The proposed transaction will give Comcast increased market power which will result in a potential decrease in downward pricing pressure for Voice over Internet Protocol services.

Something only a lawyer could draft, right? It hits all the legal/technical writing requirements: it sounds impressive, it seems really wonky and complicated, and it starts putting you to sleep about four words in.

But look what happens when I pass it through the wonk-to-English filter:

“The merger will decrease competition and allow Comcast to raise its prices for digital phone service.”

The first statement is accurate (trust me on that one). The second statement is accurate and intelligible. If I want you to agree with me that a proposed merger between, say, Comcast and Time Warner is bad, that second statement is going to be more effective. From where I’m sitting, the second statement is a better one.
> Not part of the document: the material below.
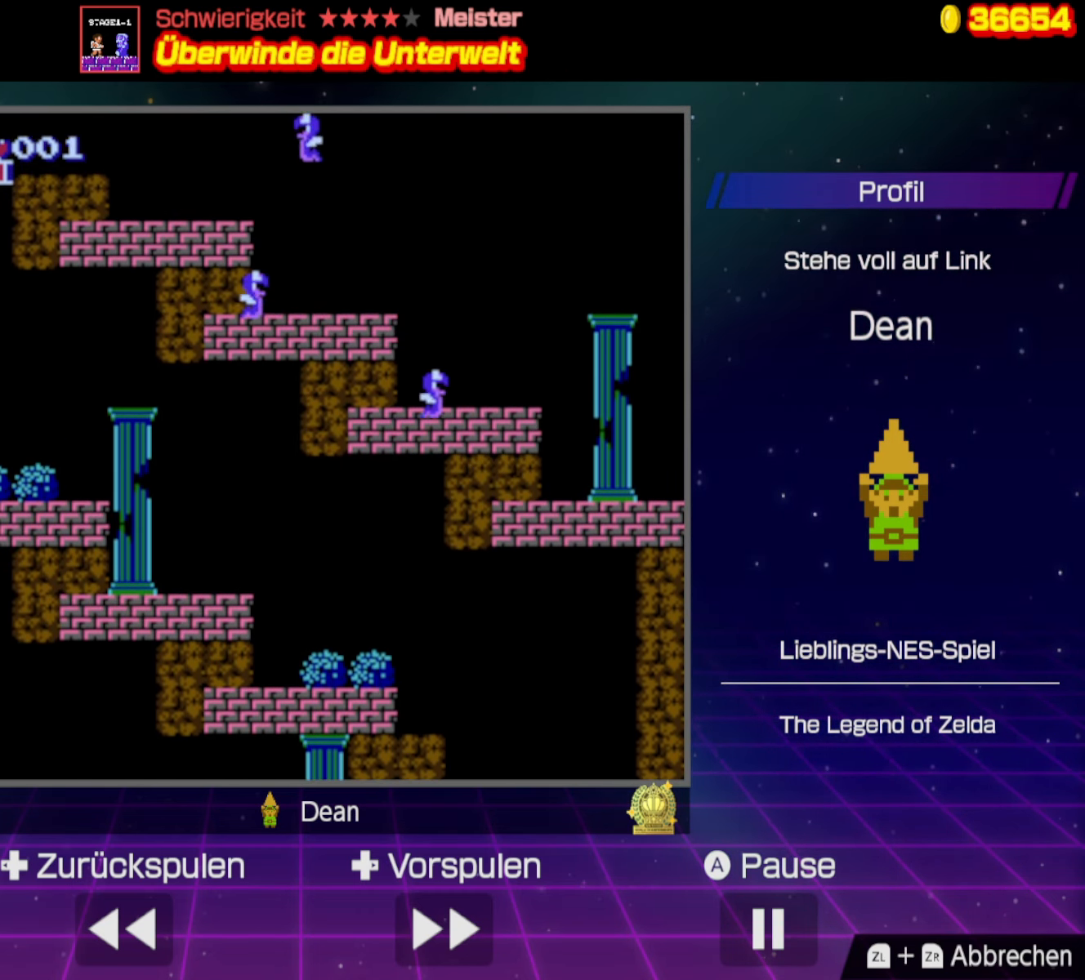
{"buttons": ["DPAD_LEFT"], "events": []}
However, imagine that in an alternate universe, I’m an attorney working for Comcast (trust me, it’s a pretty terrible alternate universe). From where that attorney is sitting, the first sentence is far superior, because if you’re not a telecommunications wonk, you’re going to lose interest in reading that sentence before you even figure out what it means. As a Comcast attorney, I’ve got a huge incentive to present my arguments in overly complicated, wonky legalese. It lets me make grandiose statements like “Comcast is planning to expand its low-cost broadband indefinitely,” which sounds great until you realize that “indefinitely” means “an undetermined amount of time,” which means that Comcast could shut down that program tomorrow. It allows me to avoid discussing specifics, because can I state that “according to general economic principles, this kind of merger will be good because of [economic gobbledygook],” without ever actually addressing the actual economic effects of this specific merger. Finally, to quote John Oliver (who put it better than I ever could), “if you want to do something evil, put it inside something boring.”
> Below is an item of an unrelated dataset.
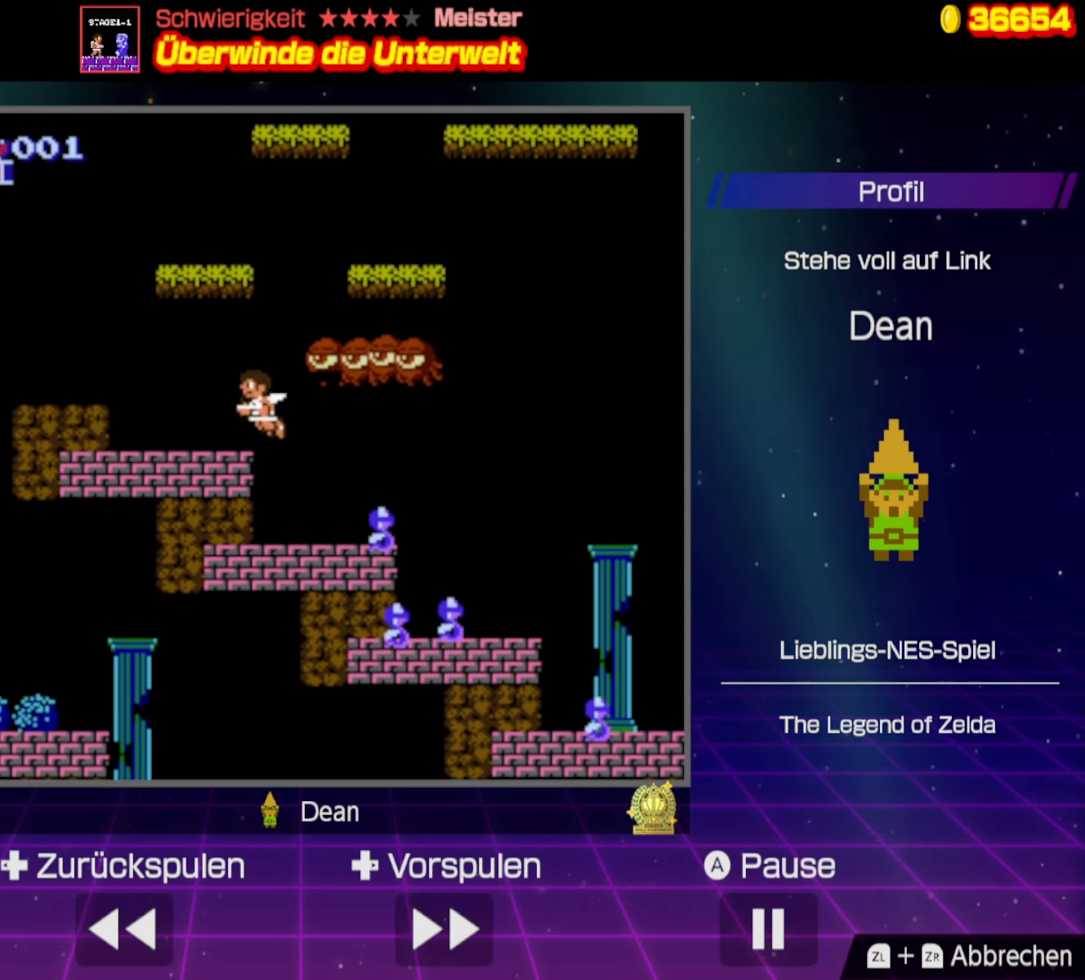
{"buttons": ["A", "DPAD_LEFT"], "events": [[433, "A", "down"]]}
At this point, you’re probably asking, “What’s this got to do with the first paragraph of this blog post?” Well, as I’m always saying around the office, telecommunications policy may be complex, but it’s not difficult. It boils down to a few basic questions, really: should everyone in this country have access to affordable broadband? When you pay for broadband service, should you get the speeds and service quality you were promised? If you’ve paid for broadband service, should your provider be allowed to decide what content you can and can’t see? If you don’t get those things, shouldn’t you have the ability to switch to another provider?

Those are pretty straightforward questions, and they require nothing more than equally straightforward answers. So if Comcast wants to buy Time Warner, all it has to do is provide those straightforward answers. Tell me how the merger will increase the availability of affordable broadband to everyone in the country. Tell me how the merger will ensure that every customer will get reliable service. Tell me how the merger will protect my ability to access the content of my choosing. Tell me those things without any qualifiers, or conditional statements, or wonky language. If Comcast can tell me those things, I will be the first person in line shouting that the Federal Communications Commission should approve the proposed merger.

The simple fact of the matter? Comcast can’t.